“I coperchini. Anche qui il nome è locale. Sono i tappi a corona delle bibite, detti anche tappini o tollini a Milano, grette a Genova, fino a un misterioso sinàlcol a Parma, ma chissà in quanti altri modi li avranno chiamati i ragazzi italiani”. “Ricordo bene un Recoaro coi colori dell’iride e un Pack Soda, se non sbaglio recante una volpe in campo verde, che tappava la bottiglietta di una misteriosa essenza”.
Grande appassionato di coperchini, Francesco Guccini. Ne ha scritto in “Vacca d’un cane” (Feltrinelli, 1993), i ricordi della sua infanzia e adolescenza, e in “Storia di altre storie” (Piemme, 2001), un dialogo con Vincenzo Cerami, ne scrive anche nel “Dizionario delle cose perdute” (Mondadori, 2012), dal flit alla naia, dalla cerbottana alla fionda, dal cantastorie al lattaio, dalla carta moschicida alla maglia di lana, dal Meccano alla Topolino, fino al cinema, con eventuali ed eccezionali ricorsi storici di moda (o salute), come per il caffè d’orzo. E una copia del “Dizionario delle cose perdute” riappare magicamente in un book crossing, luogo di libri perduti.

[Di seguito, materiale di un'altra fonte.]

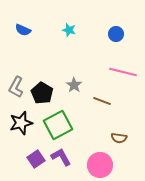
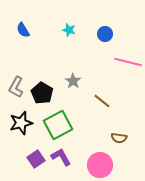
blue semicircle: rotated 35 degrees clockwise
blue circle: moved 11 px left
pink line: moved 5 px right, 10 px up
gray star: moved 1 px left, 4 px up
brown line: rotated 18 degrees clockwise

“Il trionfo del coperchino era il Giro d’Italia. Lì ne bastava uno solo, e ne veniva scelto uno qualunque, ma abilmente trasformato. Perché doveva essere appesantito, in modo che, colpito con un possente ‘cricco’ (altrimenti non so definire il colpo dato dal dito medio trattenuto dal pollice e poi improvvisamente liberato a dispiegare tutta la sua forza), non volasse per aria ma corresse veloce sul marciapiedi sul quale doveva gareggiare”.
Guccini, nel coperchino, adagiava una figurina ritagliata: era quella di Fausto Coppi, ma per altri poteva essere Bartali o Magni, e per gli esterofili, Bobet o Koblet.
“Le tappe del Giro si svolgevano sui marciapiedi delle case nelle quali abitavamo, si intenda marciapiedi dell’immediato dopoguerra, pieni di buche, sconnessi in più punti – il che rendeva tutto più divertente”. Il marciapiedi della casa di un suo amico “era di sicuro il più interessante perché aveva, ai due ingressi opposti, quattro gradini semicircolari che fungevano come Gran Premi della Montagna. Quando il coperchino usciva dal marciapiedi, ‘forava’, e si doveva tornare da dove si era partiti”.
Fra le cose, o le persone, perdute, anche il postino in bicicletta. “Almeno in città, arrivava due volte al giorno, di prima mattina e nel primo pomeriggio”, “I postini non avevano scooter, né utilitarie con la scritta ‘Poste italiane’. Andavano in bicicletta, col borsone a tracolla. Forse, anche oggi, qualche giovane sportivo usa le due ruote per recapitare, ma una sola volta al giorno, la posta. Però si scrive molto meno e quello che spesso recapitano è, soprattutto, pubblicità. O cartelle esattoriali”.
Guccini ha 85 anni, un’età in cui il tempo va a differenti velocità: volando, il presente, e in surplace, il passato. Il c’era-una-volta non è nostalgia, non sempre: ma è culla e rifugio, è coscienza e conoscenza, è storia e resistenza. E’ umiltà e umanità.